● **Try it**
Your answer should be the lines below from the one with "of human endometrial" to the one with "of breast cancer", both included, given again exactly and with nothing added.

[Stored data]
+ + + +
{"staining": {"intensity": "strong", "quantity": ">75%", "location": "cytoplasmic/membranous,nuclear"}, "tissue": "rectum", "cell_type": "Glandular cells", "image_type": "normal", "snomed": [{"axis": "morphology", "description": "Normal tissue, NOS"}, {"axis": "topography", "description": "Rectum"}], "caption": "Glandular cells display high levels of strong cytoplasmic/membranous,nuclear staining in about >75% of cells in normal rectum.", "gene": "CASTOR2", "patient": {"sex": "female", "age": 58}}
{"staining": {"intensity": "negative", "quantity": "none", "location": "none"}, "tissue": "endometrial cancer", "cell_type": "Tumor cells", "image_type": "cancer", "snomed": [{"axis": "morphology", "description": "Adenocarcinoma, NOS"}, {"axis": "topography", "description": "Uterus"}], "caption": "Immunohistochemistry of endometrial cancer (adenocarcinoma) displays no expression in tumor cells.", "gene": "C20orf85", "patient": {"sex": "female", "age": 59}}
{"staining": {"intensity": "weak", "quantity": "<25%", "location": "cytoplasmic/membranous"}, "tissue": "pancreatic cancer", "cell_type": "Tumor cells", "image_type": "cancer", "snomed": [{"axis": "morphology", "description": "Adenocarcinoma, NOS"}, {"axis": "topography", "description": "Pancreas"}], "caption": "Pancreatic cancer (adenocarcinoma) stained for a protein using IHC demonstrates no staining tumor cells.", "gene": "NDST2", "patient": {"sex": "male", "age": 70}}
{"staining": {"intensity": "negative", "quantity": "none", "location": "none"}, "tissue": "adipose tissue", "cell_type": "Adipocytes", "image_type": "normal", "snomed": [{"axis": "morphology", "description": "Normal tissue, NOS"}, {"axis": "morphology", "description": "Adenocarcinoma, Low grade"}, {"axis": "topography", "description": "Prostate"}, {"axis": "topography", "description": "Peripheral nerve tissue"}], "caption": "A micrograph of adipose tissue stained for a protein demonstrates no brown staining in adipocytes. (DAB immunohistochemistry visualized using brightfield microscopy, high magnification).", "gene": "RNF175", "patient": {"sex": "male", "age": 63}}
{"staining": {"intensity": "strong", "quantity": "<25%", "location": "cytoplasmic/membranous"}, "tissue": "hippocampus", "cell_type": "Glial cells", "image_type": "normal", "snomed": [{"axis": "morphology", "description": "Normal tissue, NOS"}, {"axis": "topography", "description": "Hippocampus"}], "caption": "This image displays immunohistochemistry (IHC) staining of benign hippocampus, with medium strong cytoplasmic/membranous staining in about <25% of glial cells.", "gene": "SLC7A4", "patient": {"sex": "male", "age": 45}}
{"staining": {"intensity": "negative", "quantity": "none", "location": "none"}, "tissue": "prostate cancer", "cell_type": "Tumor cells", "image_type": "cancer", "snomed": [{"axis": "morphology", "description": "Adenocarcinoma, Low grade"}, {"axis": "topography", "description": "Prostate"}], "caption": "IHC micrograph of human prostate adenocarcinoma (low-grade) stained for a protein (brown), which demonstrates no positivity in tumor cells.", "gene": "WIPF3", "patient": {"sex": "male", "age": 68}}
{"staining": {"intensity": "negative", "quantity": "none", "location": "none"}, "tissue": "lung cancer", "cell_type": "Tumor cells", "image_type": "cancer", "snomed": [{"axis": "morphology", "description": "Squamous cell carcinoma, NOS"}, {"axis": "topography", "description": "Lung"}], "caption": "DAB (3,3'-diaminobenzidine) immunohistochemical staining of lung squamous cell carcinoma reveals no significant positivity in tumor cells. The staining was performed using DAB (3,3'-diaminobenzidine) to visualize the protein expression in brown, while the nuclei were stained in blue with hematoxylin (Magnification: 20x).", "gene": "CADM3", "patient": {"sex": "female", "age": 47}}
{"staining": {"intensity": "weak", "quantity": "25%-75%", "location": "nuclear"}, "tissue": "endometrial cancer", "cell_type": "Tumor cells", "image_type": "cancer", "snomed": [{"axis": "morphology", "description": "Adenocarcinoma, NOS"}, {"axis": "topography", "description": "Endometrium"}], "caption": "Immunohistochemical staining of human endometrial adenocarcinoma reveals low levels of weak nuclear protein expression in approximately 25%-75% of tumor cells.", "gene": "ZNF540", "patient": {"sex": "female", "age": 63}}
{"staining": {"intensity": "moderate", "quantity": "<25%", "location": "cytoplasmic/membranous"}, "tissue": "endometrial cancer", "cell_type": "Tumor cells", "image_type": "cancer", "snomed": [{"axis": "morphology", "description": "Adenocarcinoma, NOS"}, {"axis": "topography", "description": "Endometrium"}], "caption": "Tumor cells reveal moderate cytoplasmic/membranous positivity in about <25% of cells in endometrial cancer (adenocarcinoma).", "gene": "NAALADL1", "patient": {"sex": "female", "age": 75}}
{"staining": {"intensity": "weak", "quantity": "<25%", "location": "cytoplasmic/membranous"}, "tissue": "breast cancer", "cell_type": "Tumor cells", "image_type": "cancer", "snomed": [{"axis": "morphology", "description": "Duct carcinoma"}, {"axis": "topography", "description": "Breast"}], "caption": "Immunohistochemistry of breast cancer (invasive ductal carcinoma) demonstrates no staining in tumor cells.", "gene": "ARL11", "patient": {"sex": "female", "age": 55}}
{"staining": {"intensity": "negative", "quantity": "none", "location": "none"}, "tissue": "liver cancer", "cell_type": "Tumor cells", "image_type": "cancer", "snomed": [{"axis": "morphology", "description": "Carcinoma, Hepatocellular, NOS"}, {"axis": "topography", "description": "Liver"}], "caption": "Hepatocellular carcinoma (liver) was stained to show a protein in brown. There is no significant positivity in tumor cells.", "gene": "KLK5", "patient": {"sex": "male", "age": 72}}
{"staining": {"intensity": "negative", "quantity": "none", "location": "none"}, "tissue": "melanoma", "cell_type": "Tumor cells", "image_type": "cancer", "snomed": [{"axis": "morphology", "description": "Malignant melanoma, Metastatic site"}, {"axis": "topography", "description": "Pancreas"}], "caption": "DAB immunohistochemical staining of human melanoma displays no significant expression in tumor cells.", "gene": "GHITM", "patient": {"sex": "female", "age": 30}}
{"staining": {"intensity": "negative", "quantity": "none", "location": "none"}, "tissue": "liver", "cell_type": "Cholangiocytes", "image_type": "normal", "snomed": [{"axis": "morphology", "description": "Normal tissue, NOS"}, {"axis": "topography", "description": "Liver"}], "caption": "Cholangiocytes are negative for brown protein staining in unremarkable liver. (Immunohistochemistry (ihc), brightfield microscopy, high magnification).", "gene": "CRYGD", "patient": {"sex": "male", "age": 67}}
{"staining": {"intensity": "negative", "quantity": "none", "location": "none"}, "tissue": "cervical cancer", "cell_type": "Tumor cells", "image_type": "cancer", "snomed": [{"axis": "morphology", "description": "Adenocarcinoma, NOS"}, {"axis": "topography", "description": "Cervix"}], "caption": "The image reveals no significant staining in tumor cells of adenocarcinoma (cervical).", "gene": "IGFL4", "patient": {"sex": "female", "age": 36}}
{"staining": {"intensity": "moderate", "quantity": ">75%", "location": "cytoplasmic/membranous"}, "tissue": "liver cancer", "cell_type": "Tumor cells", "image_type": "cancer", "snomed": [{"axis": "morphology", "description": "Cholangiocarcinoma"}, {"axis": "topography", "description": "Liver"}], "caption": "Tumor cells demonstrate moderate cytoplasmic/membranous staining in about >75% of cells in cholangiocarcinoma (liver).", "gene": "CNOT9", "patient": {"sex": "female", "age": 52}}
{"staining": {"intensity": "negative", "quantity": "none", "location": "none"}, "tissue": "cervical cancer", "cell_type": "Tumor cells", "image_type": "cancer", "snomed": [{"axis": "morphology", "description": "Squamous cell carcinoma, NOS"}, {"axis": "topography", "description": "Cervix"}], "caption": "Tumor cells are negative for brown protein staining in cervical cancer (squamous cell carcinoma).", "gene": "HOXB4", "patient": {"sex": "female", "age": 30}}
+ + + +
● **Answer to the problem**
{"staining": {"intensity": "weak", "quantity": "25%-75%", "location": "nuclear"}, "tissue": "endometrial cancer", "cell_type": "Tumor cells", "image_type": "cancer", "snomed": [{"axis": "morphology", "description": "Adenocarcinoma, NOS"}, {"axis": "topography", "description": "Endometrium"}], "caption": "Immunohistochemical staining of human endometrial adenocarcinoma reveals low levels of weak nuclear protein expression in approximately 25%-75% of tumor cells.", "gene": "ZNF540", "patient": {"sex": "female", "age": 63}}
{"staining": {"intensity": "moderate", "quantity": "<25%", "location": "cytoplasmic/membranous"}, "tissue": "endometrial cancer", "cell_type": "Tumor cells", "image_type": "cancer", "snomed": [{"axis": "morphology", "description": "Adenocarcinoma, NOS"}, {"axis": "topography", "description": "Endometrium"}], "caption": "Tumor cells reveal moderate cytoplasmic/membranous positivity in about <25% of cells in endometrial cancer (adenocarcinoma).", "gene": "NAALADL1", "patient": {"sex": "female", "age": 75}}
{"staining": {"intensity": "weak", "quantity": "<25%", "location": "cytoplasmic/membranous"}, "tissue": "breast cancer", "cell_type": "Tumor cells", "image_type": "cancer", "snomed": [{"axis": "morphology", "description": "Duct carcinoma"}, {"axis": "topography", "description": "Breast"}], "caption": "Immunohistochemistry of breast cancer (invasive ductal carcinoma) demonstrates no staining in tumor cells.", "gene": "ARL11", "patient": {"sex": "female", "age": 55}}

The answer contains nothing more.